4. If you really want to consider the stack page, which holds the loop variables i and j, then simply add a page frame for the stack to the set. Then, consider that the loop variables on the stack are accessed frequently, and thus the page frame supporting the stack will also never be the LRU page, and thus the page fault behvior is exactly the same, expect that we should add one to the number of page faults produced by each loop to account for the initial reference to the stack page.
Question 5 (Chap 10; 30 Points)
Consider a demand-paged computer ssytem where the degree of multi-programming is currently fixed at four. The system was recently measured to determine utilization of CPU and the paging disk. The results are one of the following alternatives. For each case, what is happening? Can you increase the degree of multiprogramming to increase the CPU utilization? Is the paging helping to improve performance?
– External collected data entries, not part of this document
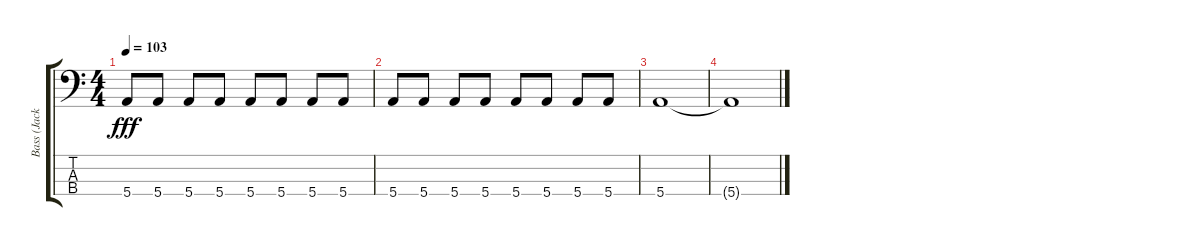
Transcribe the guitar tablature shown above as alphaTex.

\track ("Bass (Jack Casady)" "Bass (Jack") {instrument electricbassfinger}
\staff {score tabs}
\tuning (G2 D2 A1 E1) {hide}
\ts (4 4)
\tempo 103
\clef f4
\ks c
5.4.8{dy fff} 5.4.8 5.4.8 5.4.8 5.4.8 5.4.8 5.4.8 5.4.8 |
5.4.8 5.4.8 5.4.8 5.4.8 5.4.8 5.4.8 5.4.8 5.4.8 |
5.4.1 |
5.4{t}.1
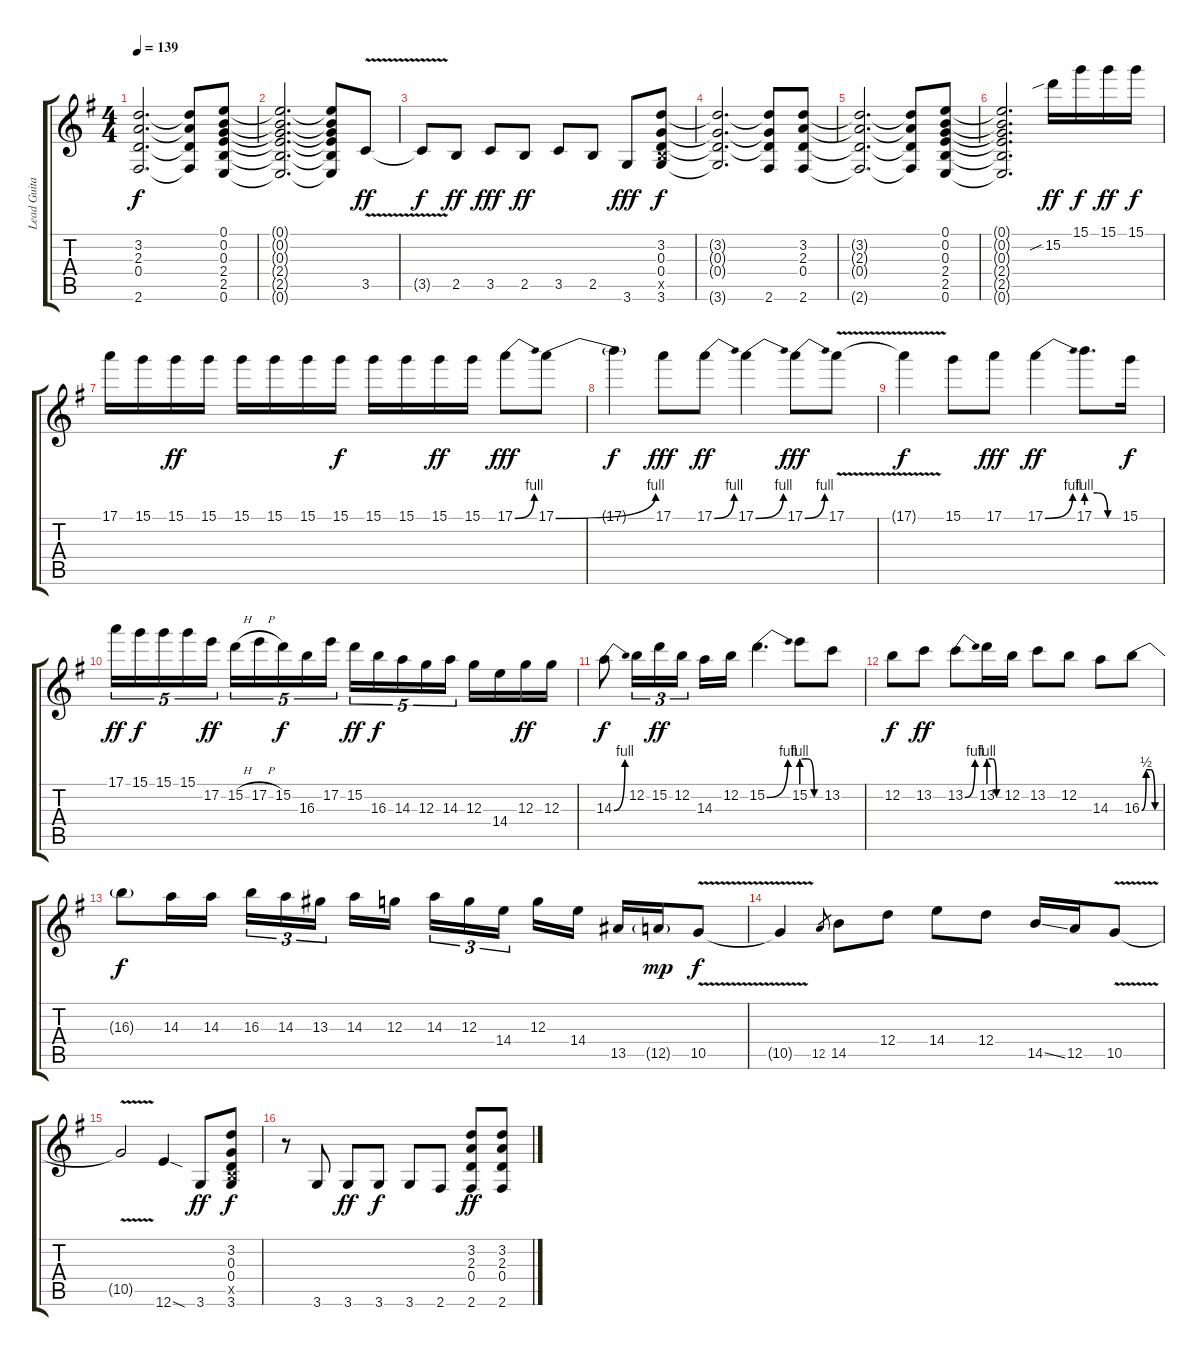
\track ("Lead Guitar" "Lead Guita") {instrument distortionguitar}
\staff {score tabs}
\tuning (E4 B3 G3 D3 A2 E2) {hide}
\ts (4 4)
\tempo 139
\clef g2
\ks g
(3.2{t} 2.3{t} 0.4{t} 2.6{t}).2{d dy f} (3.2{t} 2.3{t} 0.4{t} 2.6{t}).8 (0.1 0.2 0.3 2.4 2.5 0.6).8 |
(0.1{t} 0.2{t} 0.3{t} 2.4{t} 2.5{t} 0.6{t}).2{d} (0.1{t} 0.2{t} 0.3{t} 2.4{t} 2.5{t} 0.6{t}).8 3.5{v}.8{dy ff} |
3.5{t}.8{dy f} 2.5.8{dy ff} 3.5.8{dy fff} 2.5.8{dy ff} 3.5.8 2.5.8 3.6.8{dy fff} (3.2 0.3 0.4 2.5{x} 3.6).8{dy f} |
(3.2{t} 0.3{t} 0.4{t} 3.6{t}).2{d} (3.2{t} 0.3{t} 0.4{t} 2.6).8 (3.2 2.3 0.4 2.6).8 |
(3.2{t} 2.3{t} 0.4{t} 2.6{t}).2{d} (3.2{t} 2.3{t} 0.4{t} 2.6{t}).8 (0.1 0.2 0.3 2.4 2.5 0.6).8 |
(0.1{t} 0.2{t} 0.3{t} 2.4{t} 2.5{t} 0.6{t}).2{d} 15.2{sib}.16{dy ff volume 11} 15.1.16{dy f} 15.1.16{dy ff} 15.1.16{dy f} |
17.1.16 15.1.16 15.1.16{dy ff} 15.1.16 15.1.16 15.1.16 15.1.16 15.1.16{dy f} 15.1.16 15.1.16 15.1.16{dy ff} 15.1.16 17.1{be (bend 0 0 60 4)}.8{dy fff} 17.1{be (bend 0 0 60 4)}.8 |
17.1{t}.4{dy f} 17.1.8{dy fff} 17.1{be (bend 0 0 60 4)}.8{dy ff} 17.1{be (bend 0 0 60 4)}.4 17.1{be (bend 0 0 60 4)}.8{dy fff} 17.1{v}.8 |
17.1{t}.4{dy f} 15.1.8 17.1.8{dy fff} 17.1{be (bend 0 0 60 4)}.4{dy ff} 17.1{be (custom 0 4 20 4 40 0 60 0)}.8{d} 15.1.16{dy f} |
17.1.16{tu (5 4) dy ff} 15.1.16{tu (5 4) dy f} 15.1.16{tu (5 4)} 15.1.16{tu (5 4)} 17.2.16{tu (5 4) dy ff} 15.2{h}.16{tu (5 4)} 17.2{h}.16{tu (5 4)} 15.2.16{tu (5 4) dy f} 16.3.16{tu (5 4)} 17.2.16{tu (5 4)} 15.2.16{tu (5 4) dy ff} 16.3.16{tu (5 4) dy f} 14.3.16{tu (5 4)} 12.3.16{tu (5 4)} 14.3.16{tu (5 4)} 12.3.16 14.4.16 12.3.16{dy ff} 12.3.16 |
14.3{be (bend 0 0 60 4)}.8{dy f} 12.2.16{tu (3 2)} 15.2.16{tu (3 2) dy ff} 12.2.16{tu (3 2)} 14.3.16 12.2.16 15.2{be (bend 0 0 60 4)}.4{d} 15.2{be (custom 0 4 20 4 40 0 60 0)}.8 13.2.8 |
12.2.8{dy f} 13.2.8{dy ff} 13.2{be (bend 0 0 60 4)}.8 13.2{be (custom 0 4 20 4 40 0 60 0)}.16 12.2.16 13.2.8 12.2.8 14.3.8 16.3{be (custom 0 0 15 2 30 2 45 0 60 0)}.8 |
16.3{t}.8{dy f} 14.3.16 14.3.16 16.3.16{tu (3 2)} 14.3.16{tu (3 2)} 13.3.16{tu (3 2) beam splitsecondary} 14.3.16 12.3.16 14.3.16{tu (3 2)} 12.3.16{tu (3 2)} 14.4.16{tu (3 2) beam splitsecondary} 12.3.16 14.4.16 13.5.16 12.5{g}.16{dy mp} 10.5{v}.8{dy f} |
10.5{t}.4 12.5.8{gr} 14.5.8 12.4.8 14.4.8 12.4.8 14.5{ss}.16 12.5.16 10.5{v}.8 |
10.5{t}.2 12.6{sod}.4 3.6.8{dy ff} (3.2 0.3 0.4 2.5{x} 3.6).8{dy f volume 12} |
r.8 3.6.8 3.6.8{dy ff} 3.6.8{dy f} 3.6.8 2.6.8 (3.2 2.3 0.4 2.6).8{dy ff} (3.2 2.3 0.4 2.6).8
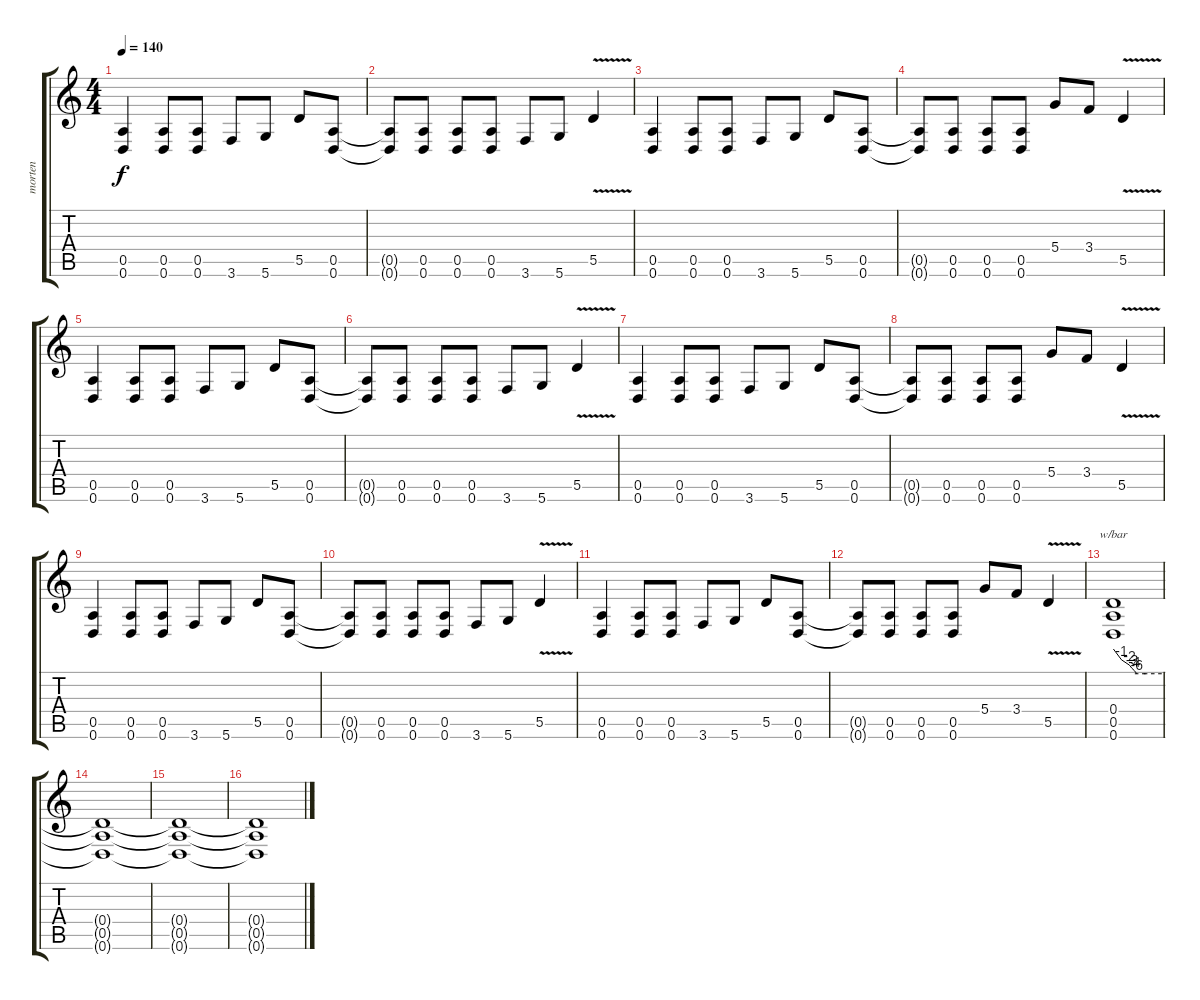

5. CPU utilization, 13 percent; disk utilization, 97 percent. The CPU utilization is low, yet the disk utilization is very high. This indicates that either all the processes are primarily I/O bound jobs, or the system is thrashing. Increasing the degree of multiprogramming will only serve to make thrashing even worse, since the paging is not helping in improving performance. However, increasing multiprogramming with some CPU-bound jobs might help if the high disk utilization is because of I/O-bound jobs. Of course, it is hard to know if a process is CPU-bound or not until its behavior demonstrates the fact. This ilustrates the important point that in this situation we would have to know why the disk utilization was high; application-level I/O or page fault I/O.
6. CPU utilization, 87 percent; disk utilization, 3 percent. The CPU utilization is high, and the disk utilization is low. This indicates that the system is operating normally. The degree of multiprogramming is about right. It might be possible to increase it slightly, but that also runs the risk of increasing it too much, thereby engendering a thrashing situation. Paging is helping to improve performance in this case.
7. CPU utilization, 13 percent; disk utilization, 3 percent. Both CPU and disk utilization are low. The few processes running on the system are receiving all the service they want. However, the low CPU utilization indicates that the degree of multiprogramming could be increased to increase the CPU utilization. Paging is not helping system performance, but it is not hurting it either, for the simple reason that there is almost no paging going on. Simply stated, the system does not have enough to do!